Hele gündem hukukun yok sayılması ve çiğnenmesiyse uzun süre tartışıldığı gibi durum olumlu eleştirilerle düzeltilme yoluna gidilir.

Ülkemizde gündemi sarsması beklenen pek çok konunun farklı saiklerle görmezden gelinmesi neredeyse toplumsal fıtrat sayılıyor.

Yerleşik düzene ve alışılagelene sımsıkı bağlı tutumumuza değer atfetmek için kullanılan sessiz çığlık ibaresi de sadece sloganik tatmin oluyor.

Toplumun duyarsızlığı üst seviyedeyken kendi alanları işgal edilen hukukçuların tavrı nasıl oluyor?

Evrensel hukuk ilkelerinin 'Söz konusu iktidarsa, gerisi teferruatır' diye çiğnendiği bir durumda hukukçuların bırakın eleştirmeyi fikir beyan edemedikleri görülüyor. Oturma düzenleri bile tarafgirliklerini resmeden eski/yeni birçok hukukçunun birbirlerini dinlemeden ekrandan bağırıp çağırması yeterli görülür oldu.
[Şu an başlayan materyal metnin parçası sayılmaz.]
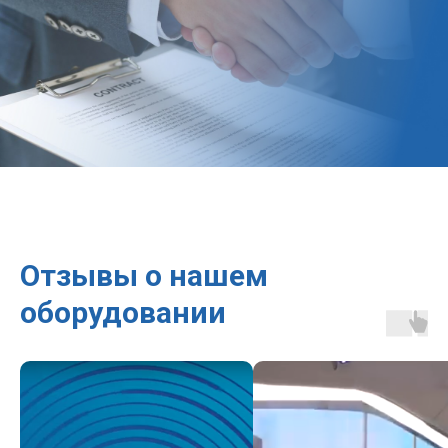
Отзывы о нашем
оборудовании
Hukukun temel dinamiklerini sarsan değişiklikler bir tartışma programı ve otuz saniyelik basit bir haber kadar gündem oluyor. Hukuku torbaya koyup delik deşik haline getiren iktidar, temel insan haklarına aykırı düzenlemeleri torbaya koymuşsa çoğu zaman kimse farkına bile varmadan yasalaşıyor. Ve iki cümleyle dahi olsa gündeme gelmiyor.
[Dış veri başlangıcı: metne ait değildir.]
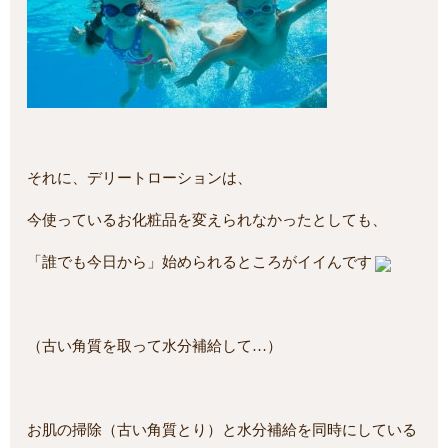
それに、デリートローションは、
今使っているお化粧品を変えられなかったとしても、
「誰でも今日から」始められるところがイイんです
（古い角質を取って水分補給して…）
お肌の掃除（古い角質とり）と水分補給を同時にしている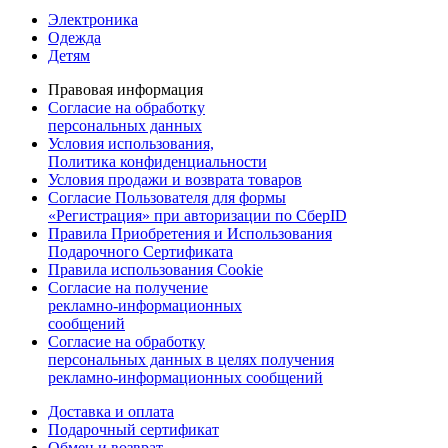
Электроника
Одежда
Детям
Правовая информация
Согласие на обработку
персональных данных
Условия использования,
Политика конфиденциальности
Условия продажи и возврата товаров
Согласие Пользователя для формы
«Регистрация» при авторизации по СберID
Правила Приобретения и Использования
Подарочного Сертификата
Правила использования Cookie
Согласие на получение
рекламно-информационных
сообщений
Согласие на обработку
персональных данных в целях получения
рекламно-информационных сообщений
Доставка и оплата
Подарочный сертификат
Обмен и возврат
Kişisel amaçlara hizmet eden özel yasa çıkarılamayacağı gibi dönemsel politika değişikliğiyle 9-10 ay gibi bir sürede hukuki kurallarda değişikliğe gidilmez.

'Somut delil gerektirir kuvvetli şüphe' kriteriyle kendini korumaya alıp 'Tehlikeyi! bertaraf ettim, şimdi intikam zamanı' diyerek 'makul şüphe' kriterine dönmek ilkel toplumlarda olabilecek yönetim zihniyettidir. Bu zihniyet her fırsatta 'Bu kriterleri toplumun belli kesimleri için çıkardım, Sulh Ceza Mahkemelerini bu yüzden kurdum' diyorsa artık hukuktan değil, keyfi yönetimden bahsedilebilir.

Hukuk ayaklar altındayken hukukçular neden sessiz?

Daha vahimi hukukçular neden hukuksuz sürece koşar adım ortak oluyorlar?

Açıkça dile getirilen 'Bin kişiye operasyon yapılacak ve 17 Aralık'ın intikamı alınacak' iddiasının dikkate bile alınmadığı ülkede rövanşist zihniyete ve hukuksuz operasyonlara gönüllü destek vermek isteyen hakim ve savcılar sıraya girmiş durumda.

Son birkaç gün içerisinde birçok ilin başsavcı ve başsavcı vekili izne ayrılıp Ankara'ya geldi. Bizim hangileri olduğunu bildiğimiz çok sayıda ilin savcıları var.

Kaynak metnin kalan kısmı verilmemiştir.